К числу самых близких друзей Виктора Кина принадлежал Виктор Адольфович Шнейдер, участник Октябрьской революции, чекист школы Дзержинского. Встретились они с Кином на Дальнем Востоке. Позднее квартира Виктора Шнейдера в старом доме на углу Камергерского и Большой Дмитровки стала как бы клубом дальневосточников. Довольно долго жил там и Антон после возвращения из ДВР. В отличие от почти всех других товарищей Кина, Виктор Шнейдер литературой интересовался не чрезмерно, но обоих Викторов сближало многое другое. Из других близких друзей Кина и завсегдатаев квартиры на Плющихе надо назвать и Дмитрия Шмидта. Он был знаменитым кавалеристом, героем гражданской войны, о его поразительной храбрости слагались легенды. Веселый, беспечный, озорной и остроумный Митя Шмидт литературой и искусством тоже не слишком интересовался. Но он любил Кина и отлично чувствовал себя, когда при нем происходили шумные споры о прочитанных книгах, когда шли бурные дискуссии на философские темы. Может быть, в его отношении ко всем этим «икапистам» был оттенок добродушной насмешки: все это казалось ему не столь уж важным. Но ему было хорошо в доме на Плющихе, и все там очень любили его. Шмидт познакомил Кина с Семеном Михайловичем Буденным и со многими другими военными работниками.

Когда я пишу о «поколении Кина» — это не историческая абстракция, а памятные имена, живые лица и голоса. Вот эти и другие. Многие из последующих поколений представляют себе людей того времени неверно, примитивно, обедненно, как сухарей-схематиков или фанатиков-крикунов. Но все было богаче, сложнее, противоречивее, умнее.

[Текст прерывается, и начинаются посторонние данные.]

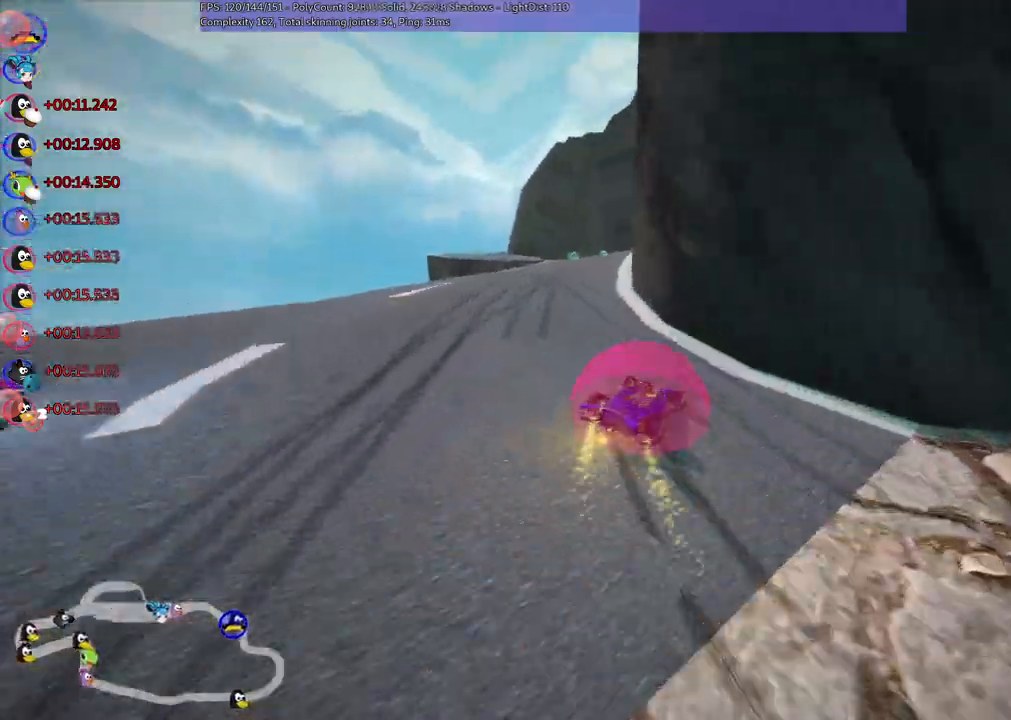
{"keys": ["left", "m", "n", "up"], "events": [[17, "right", "up"], [483, "n", "down"]]}
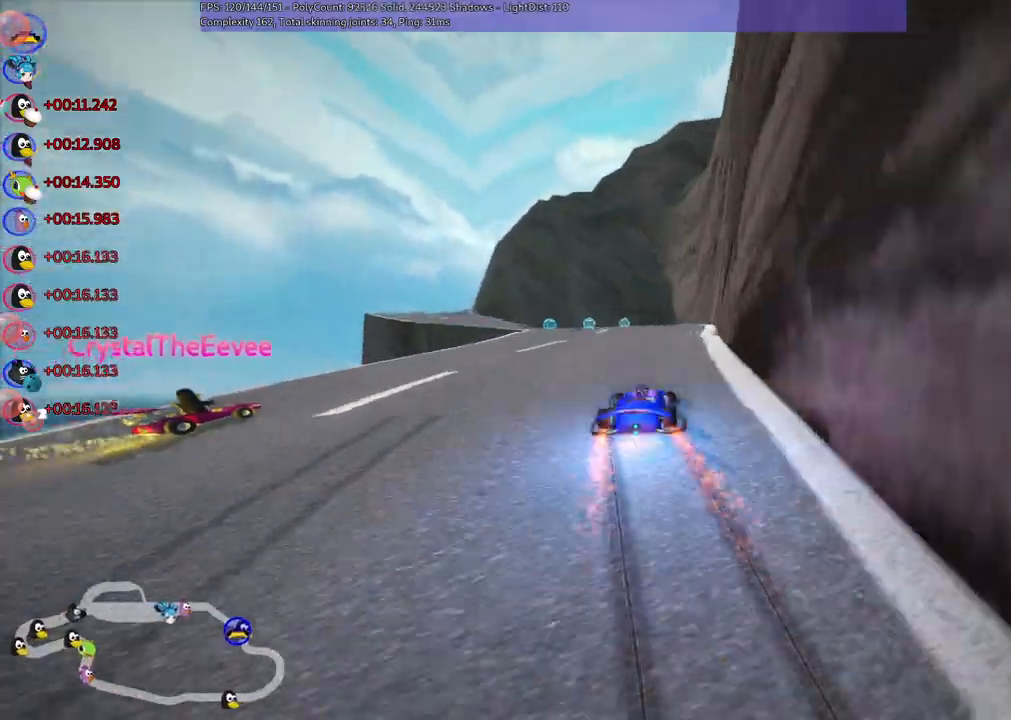
{"keys": ["left", "up"], "events": [[67, "m", "up"], [167, "n", "up"], [250, "left", "up"], [483, "left", "down"]]}
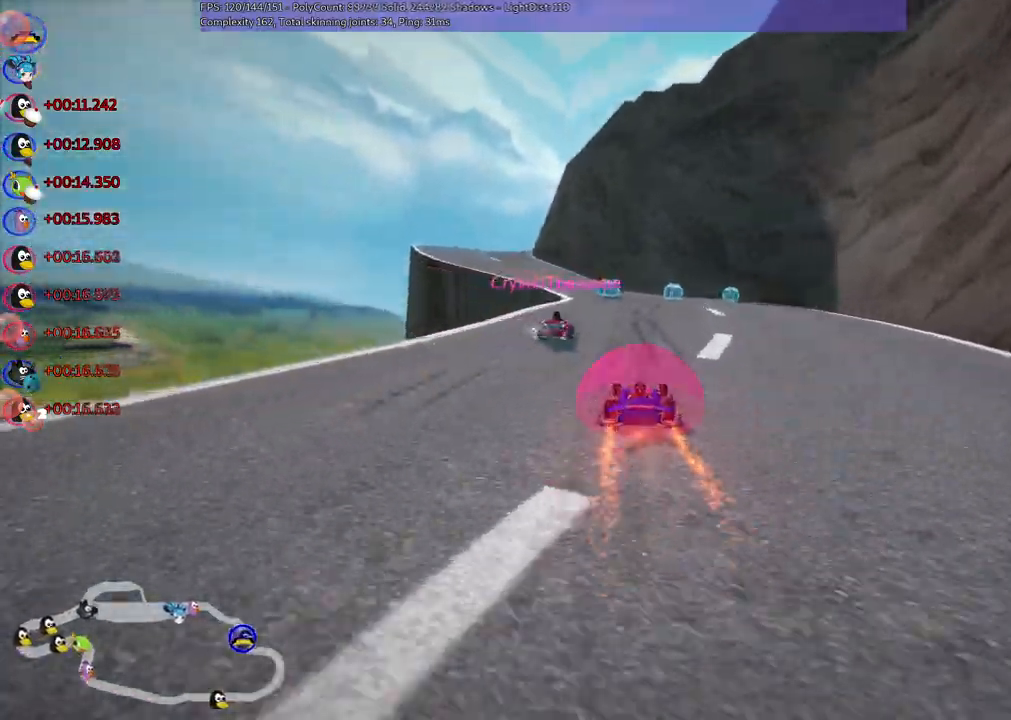
{"keys": ["left", "up"], "events": [[183, "left", "up"], [317, "left", "down"], [317, "m", "down"], [500, "m", "up"]]}
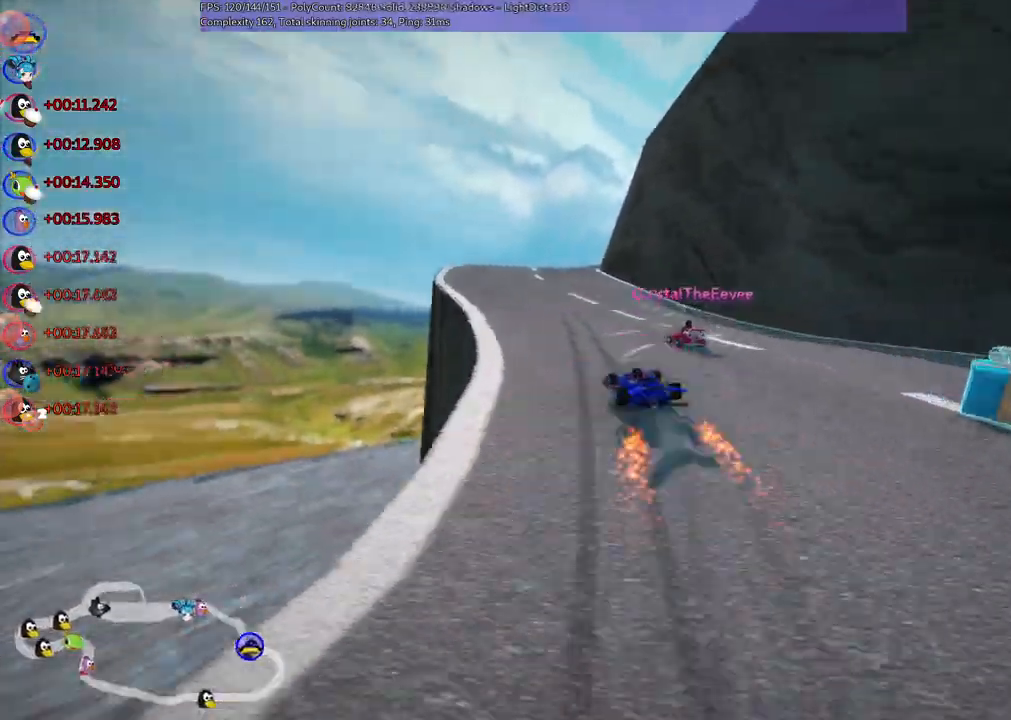
{"keys": ["left", "m", "right", "up"], "events": [[133, "left", "up"], [233, "m", "down"], [233, "right", "down"], [383, "left", "down"], [383, "right", "up"], [467, "right", "down"]]}
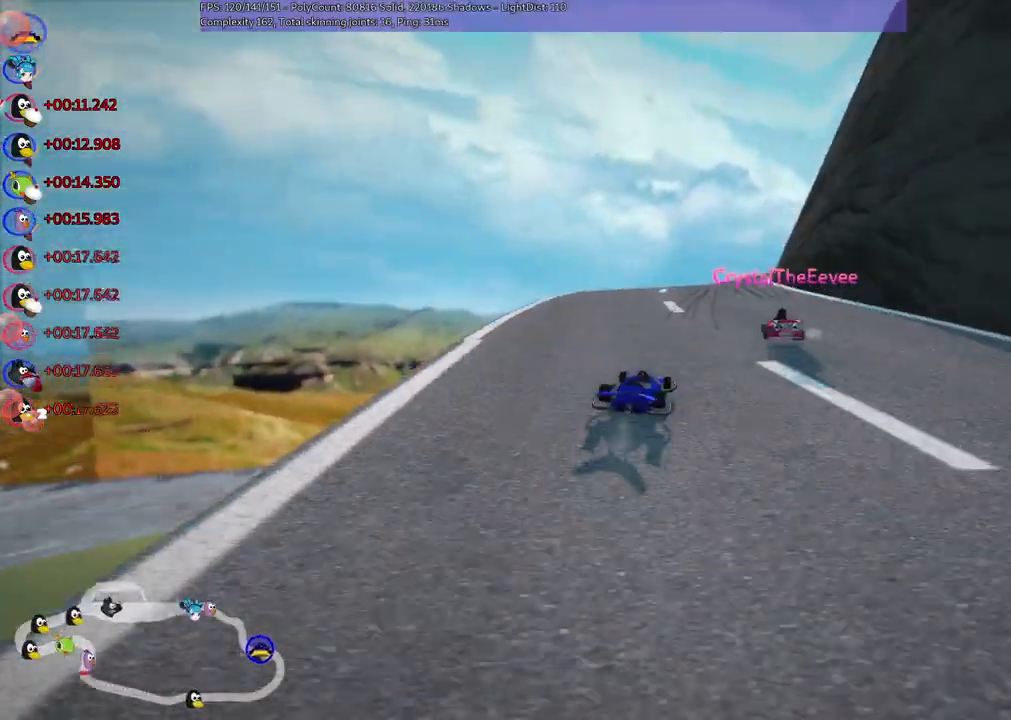
{"keys": ["left", "m", "up"], "events": [[300, "right", "up"]]}
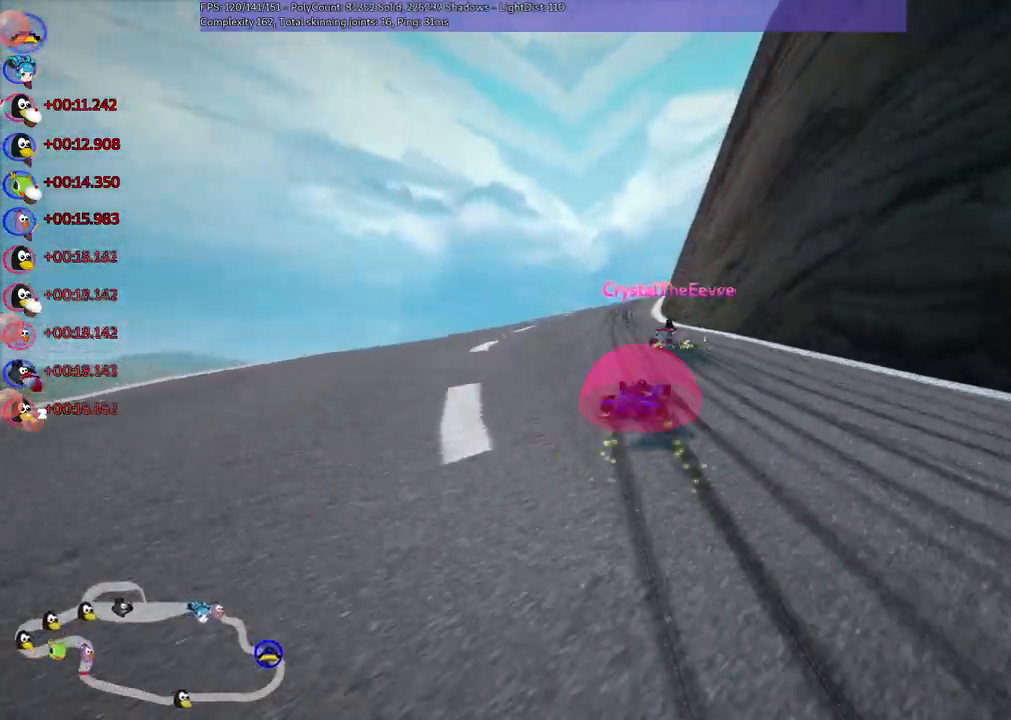
{"keys": ["left", "m", "right", "up"], "events": [[117, "right", "down"], [217, "right", "up"], [317, "right", "down"]]}
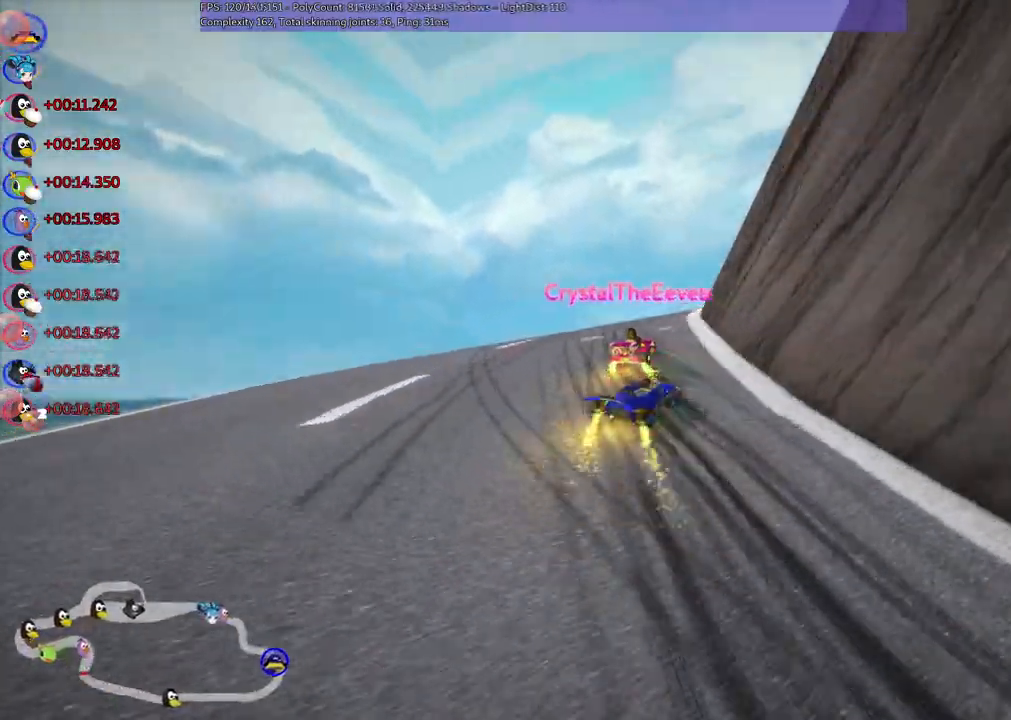
{"keys": ["left", "m", "right", "up"], "events": []}
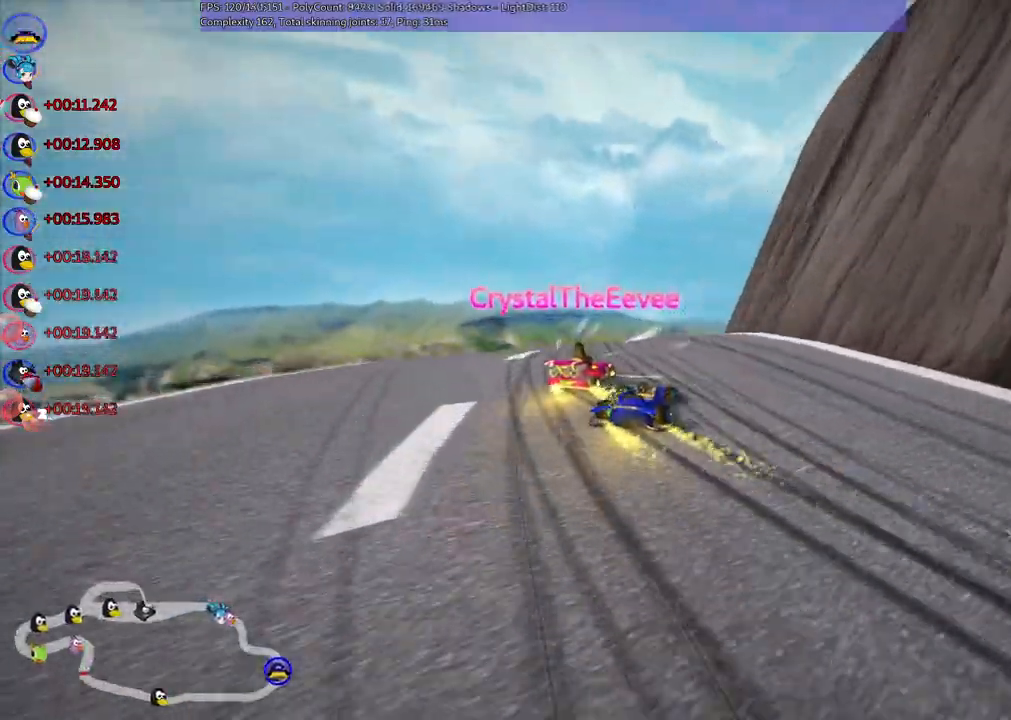
{"keys": ["left", "m", "right", "up"], "events": []}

Еще одна черта, характерная для поколения Кина: их отвращение к «мещанству». Очень многие из завсегдатаев квартиры на Плющихе писали об этом: «Там был дом, открытый для всех товарищей и друзей, дом, где презирались меркантильные интересы и всяческие проявления мещанского себялюбия. Дом, где очень любили литературу и близко принимали к сердцу все ее удачи и неудачи… Кин уважал честный труд и всегда находил общий язык с любым трудящимся человеком, но не терпел литературных и прочих мещан, — им не было места на вечерах в доме Кинов. Это не были специальные вечера, но туда на огонек действительно почти каждый вечер собирались люди»; «Жизнь в доме Кинов была веселая и содержательная. Пили чай с „Мишками“ и спорили до хрипоты. Я не помню, чтобы в доме было вино, но мы все были возбужденные, пьяные — пиршество ума, вот что пьянило нас!..»; «За то время, что я жил на Плющихе, не запомню ни одного инцидента бытового характера, никогда вопросы материальные никого не волновали, и не потому, что так уж хорошо жилось. Просто это имело совершенно подчиненный, третьестепенный характер, это были „мещанские“ интересы, которые Кин глубоко презирал. Опять-таки это перекликалось с органической ненавистью Маяковского к мещанству, с его великолепными стихами на эту тему».

Последнее замечание очень точно. Слова Маяковского вроде «страшнее Врангеля обывательский быт» воспринимались молодыми революционерами как нечто свое, само собой разумеющееся, не подлежащее обсуждению. Здесь нет никакого противоречия с той кампанией за новый тип человека, которую проводили на страницах «Комсомольской правды» Виктор Кин и его товарищи. Да, подтянутость, собранность, я бы сказал, антибогемность — все это отвечало и характеру и вкусам Кина (любопытно, что пресловутый галстук он носил еще в Екатеринбурге, хотя это тогда не было принято), но в понятие мещанство входили стяжательство, стиляжничество, то, что теперь принято называть «сладкой жизнью», а к этому поколение Кина относилось с абсолютным презрением.